• **Requests**:
1. Echo the stretch of the thread on Rust SIMD intrinsics from "I was playing" through "to inline harder.".
2. Duplicate the lines of the listing from its start through the line containing "Moscow: 02:35 -> 14:42", with that line included.

I was playing with simd intrinsics today and I noticed the following behavior that was hard for me to debug.
If I have a function which uses x86 simd intrinsics (say, avx512bw) but isn't inside a callchain that declares the appropriate target_feature, those simd intrinsics are still emitted, but they're emitted as out-of-line calls. So the code still works if I'm running on an avx512bw machine, it's just very slow.
I think I understand why you're doing it this way (the idea is, ultimately the whole function gets called by something which does have this target_feature, then everything gets inlined), but even being a compiler hacker myself I was very confused and initially thought this was a bug in rust/llvm and I needed to force it to inline harder.
It would be nice if rust warned me that I'm screwing this up.
Ideally, I don't think you should have to declare a target feature on the whole function in order to use an intrinsic in one branch of it. It seems reasonable for a function to, for instance, detect a CPU feature and then have a loop over calls to an intrinsic available with that CPU feature, with intrinsic being inlined.
I don't know how feasible that is in the compiler. But it seems preferable to do that if possible.
Yeah, the current handling of target features is disappointingly "not Rusty" (i.e. instead of proper compile-time checks we have unsafe everywhere). Long time ago I wrote the following proposal, but unfortunately amount of development activity in this area is very small:

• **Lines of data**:

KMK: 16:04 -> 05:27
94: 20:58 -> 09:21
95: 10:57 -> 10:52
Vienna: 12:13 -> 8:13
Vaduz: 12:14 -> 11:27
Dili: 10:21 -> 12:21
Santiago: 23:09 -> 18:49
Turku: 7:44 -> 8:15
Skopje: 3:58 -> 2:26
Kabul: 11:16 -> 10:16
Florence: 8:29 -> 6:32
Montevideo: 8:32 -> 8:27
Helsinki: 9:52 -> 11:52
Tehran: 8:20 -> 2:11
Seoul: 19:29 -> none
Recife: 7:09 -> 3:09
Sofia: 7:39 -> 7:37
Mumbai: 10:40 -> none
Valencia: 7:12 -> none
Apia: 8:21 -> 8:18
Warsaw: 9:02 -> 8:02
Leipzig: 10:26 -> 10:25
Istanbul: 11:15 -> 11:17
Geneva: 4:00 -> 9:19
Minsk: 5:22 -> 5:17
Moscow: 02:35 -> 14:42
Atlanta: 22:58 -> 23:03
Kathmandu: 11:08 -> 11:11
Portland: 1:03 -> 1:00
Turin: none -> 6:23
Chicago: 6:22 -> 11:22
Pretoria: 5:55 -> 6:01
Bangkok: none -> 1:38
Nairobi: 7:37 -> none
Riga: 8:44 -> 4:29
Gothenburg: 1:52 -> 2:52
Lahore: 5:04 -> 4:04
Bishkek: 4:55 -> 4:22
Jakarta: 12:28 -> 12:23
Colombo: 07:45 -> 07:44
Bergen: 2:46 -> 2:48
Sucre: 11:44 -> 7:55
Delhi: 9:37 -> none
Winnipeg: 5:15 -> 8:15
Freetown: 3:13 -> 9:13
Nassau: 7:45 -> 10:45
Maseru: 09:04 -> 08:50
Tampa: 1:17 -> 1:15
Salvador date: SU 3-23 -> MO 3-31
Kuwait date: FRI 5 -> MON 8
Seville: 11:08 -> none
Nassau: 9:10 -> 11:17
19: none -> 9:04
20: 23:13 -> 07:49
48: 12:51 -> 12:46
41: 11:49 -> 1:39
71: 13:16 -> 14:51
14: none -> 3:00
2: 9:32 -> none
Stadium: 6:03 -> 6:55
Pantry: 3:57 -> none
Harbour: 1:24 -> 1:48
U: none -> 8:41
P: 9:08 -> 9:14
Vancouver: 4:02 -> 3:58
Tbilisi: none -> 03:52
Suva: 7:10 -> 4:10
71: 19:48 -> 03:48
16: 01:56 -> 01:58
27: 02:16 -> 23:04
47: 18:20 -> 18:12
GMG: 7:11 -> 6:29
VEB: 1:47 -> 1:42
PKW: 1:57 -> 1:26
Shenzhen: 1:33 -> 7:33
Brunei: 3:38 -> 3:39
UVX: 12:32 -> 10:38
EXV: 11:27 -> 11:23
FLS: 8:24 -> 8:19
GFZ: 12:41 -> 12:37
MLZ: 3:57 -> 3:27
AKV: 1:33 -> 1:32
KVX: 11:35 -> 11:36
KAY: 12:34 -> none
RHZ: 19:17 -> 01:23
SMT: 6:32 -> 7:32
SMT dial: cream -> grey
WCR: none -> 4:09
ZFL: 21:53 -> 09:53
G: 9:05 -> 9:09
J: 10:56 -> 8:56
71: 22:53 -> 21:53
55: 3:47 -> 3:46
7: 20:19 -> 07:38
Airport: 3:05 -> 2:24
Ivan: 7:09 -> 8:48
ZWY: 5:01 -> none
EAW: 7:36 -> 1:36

• **Answers in order**:
1.
I was playing with simd intrinsics today and I noticed the following behavior that was hard for me to debug.
If I have a function which uses x86 simd intrinsics (say, avx512bw) but isn't inside a callchain that declares the appropriate target_feature, those simd intrinsics are still emitted, but they're emitted as out-of-line calls. So the code still works if I'm running on an avx512bw machine, it's just very slow.
I think I understand why you're doing it this way (the idea is, ultimately the whole function gets called by something which does have this target_feature, then everything gets inlined), but even being a compiler hacker myself I was very confused and initially thought this was a bug in rust/llvm and I needed to force it to inline harder.

2.
KMK: 16:04 -> 05:27
94: 20:58 -> 09:21
95: 10:57 -> 10:52
Vienna: 12:13 -> 8:13
Vaduz: 12:14 -> 11:27
Dili: 10:21 -> 12:21
Santiago: 23:09 -> 18:49
Turku: 7:44 -> 8:15
Skopje: 3:58 -> 2:26
Kabul: 11:16 -> 10:16
Florence: 8:29 -> 6:32
Montevideo: 8:32 -> 8:27
Helsinki: 9:52 -> 11:52
Tehran: 8:20 -> 2:11
Seoul: 19:29 -> none
Recife: 7:09 -> 3:09
Sofia: 7:39 -> 7:37
Mumbai: 10:40 -> none
Valencia: 7:12 -> none
Apia: 8:21 -> 8:18
Warsaw: 9:02 -> 8:02
Leipzig: 10:26 -> 10:25
Istanbul: 11:15 -> 11:17
Geneva: 4:00 -> 9:19
Minsk: 5:22 -> 5:17
Moscow: 02:35 -> 14:42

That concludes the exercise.